MAPE between observed and predicted flows on June 06, 2014 for various scenarios analyzed

Fig. 7
figure 7

Plot of observed versus predicted flows on June 06, 2014 using previous 5 days of flows as input

5 Real time short term traffic prediction

Short term traffic prediction (maximum of 1 h ahead), taking into account real time data, was also attempted. In this case, the historic data (five previous days flow data as input) was used along with the real-time data until the time of prediction on June 06, 2014. Both morning and evening peak period of June 06, 2014 were considered to check the model accuracy. For morning peak, the real time traffic flow data until 8.30 am was taken into account to provide prediction for the next 1 h duration (8.30–9.30 am). Similarly for evening peak period, the flow data until 5 pm was taken into account to predict the traffic flow from 5 to 6 pm. The plots of the predicted values against the measured/observed values are shown in Figs. 8 and 9 respectively. The MAPE between observed and predicted flow for morning and evening peak was found to be 4.37 and 3.83 respectively. The results showed the better performance of the developed model in short term prediction of traffic flow when real time data also was taken into account.

Fig. 8
figure 8

Comparison of observed and predicted flow during morning peak hour

Fig. 9
figure 9

Comparison of observed and predicted flow during evening peak hour

6 Concluding remarks

Timely and accurate prediction of traffic flow is essential for proactive traffic management and control in Advanced Traffic Management Systems (ATMS) and real-time route guidance in Advanced Traveler Information Systems (ATIS). Among the techniques available for traffic flow prediction, time series analysis using ARIMA models is one of the most precise methods and SARIMA in particular is relevant to model traffic flow behavior. However, the main drawback of data driven approaches is the requirement of huge historical database for model development.
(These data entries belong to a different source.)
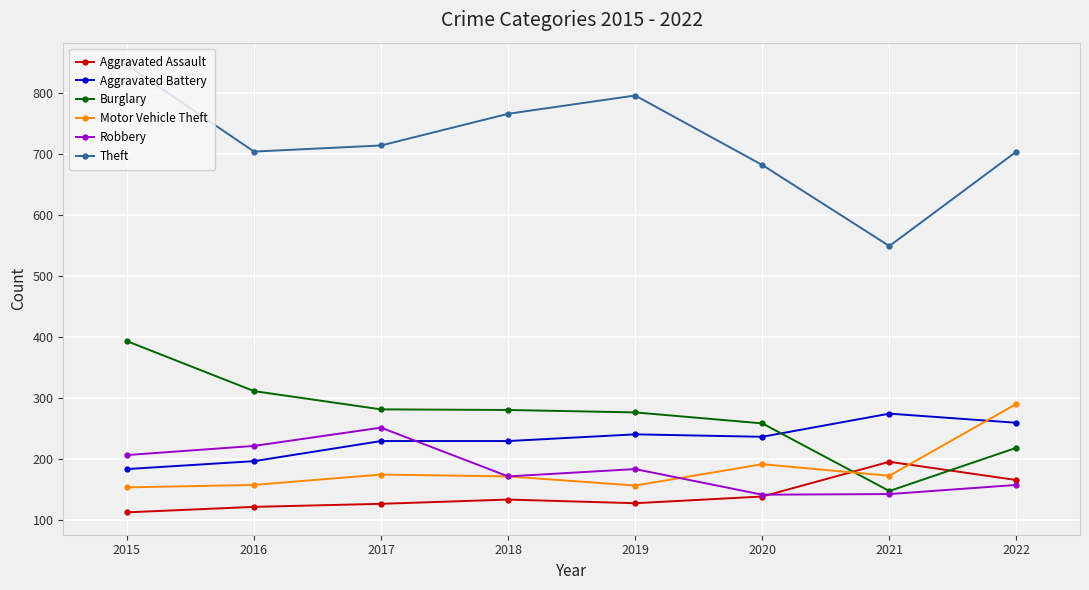

How many interior local peaks does the Robbery series have?

2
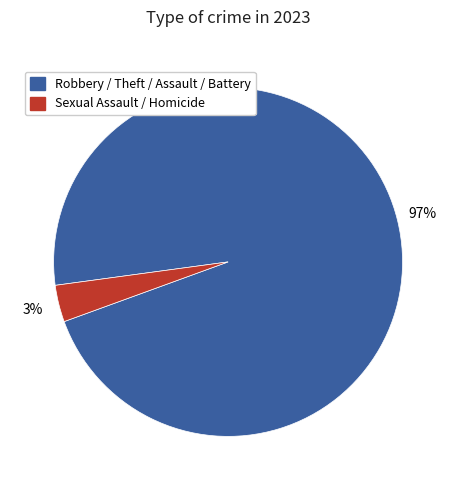

To the nearest percent, what is the average slice percentage?

50%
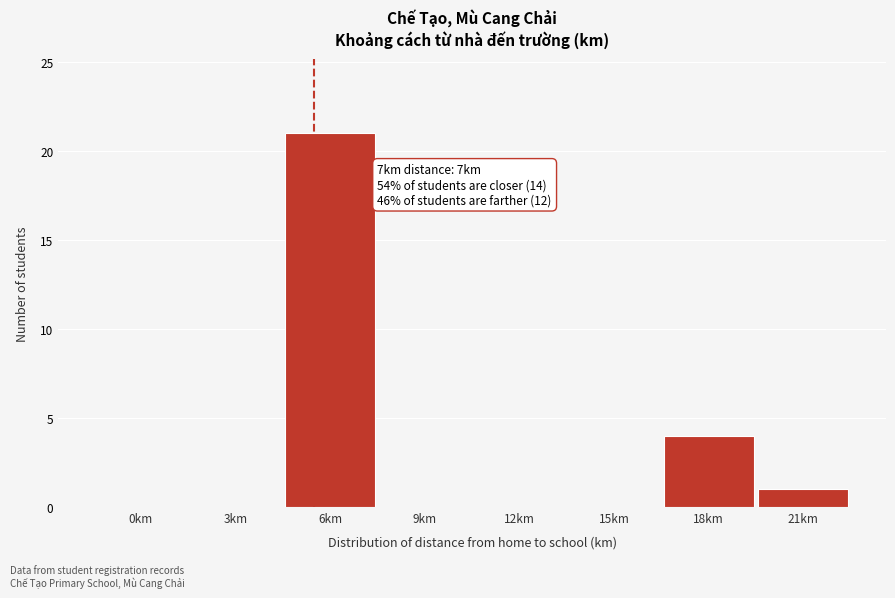

Reading left to right, extract all data points from this chart.

0km=0	3km=0	6km=21	9km=0	12km=0	15km=0	18km=4	21km=1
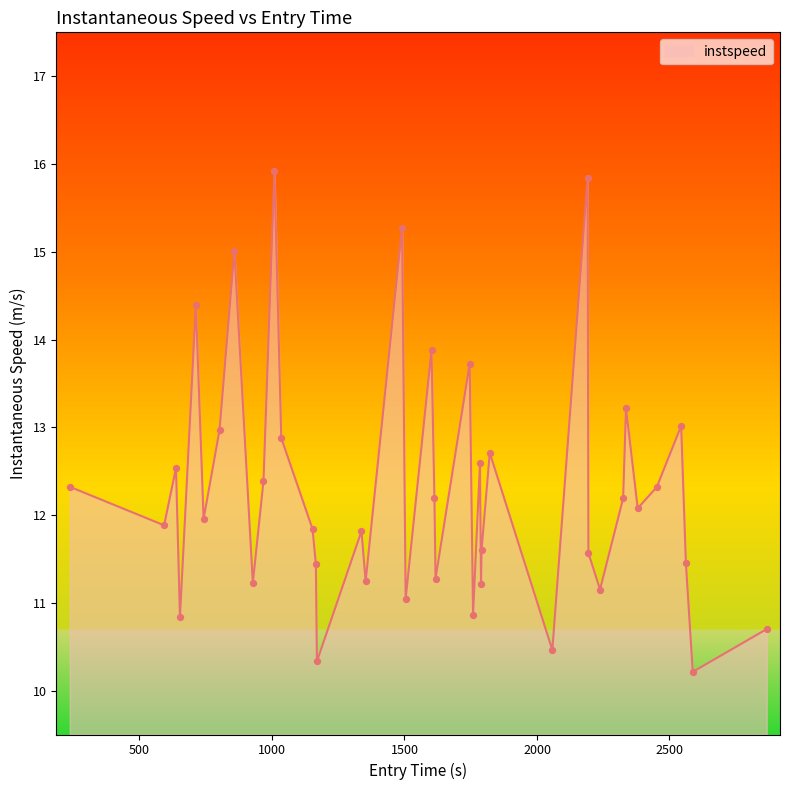

What is the difference between the maximum and minimum values?

5.7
For example, the reported studies on the use of SARIMA for flow prediction used flow data in the order of several months for development of the prediction scheme. Use of such huge database may restrict its application in places where the data availability could be an issue. Also, the storage and maintenance of the historical databases sometimes becomes a difficult task. It may also involve more computational time and resources for running the SARIMA model when the input time series is large. The present study tries to overcome the above issues by proposing a prediction scheme using SARIMA model for short term prediction of traffic flow using only limited input data. In the prediction scheme, only previous 3 days of flow observations was considered as input for predicting the next day (24 h. ahead forecast) flow values. Short term prediction of traffic flow during morning and evening peak periods was also attempted using both historic and real time data. The results were promising and the prediction scheme proposed in this study for traffic flow prediction could be considered in situations where database is a major constraint during model development using ARIMA.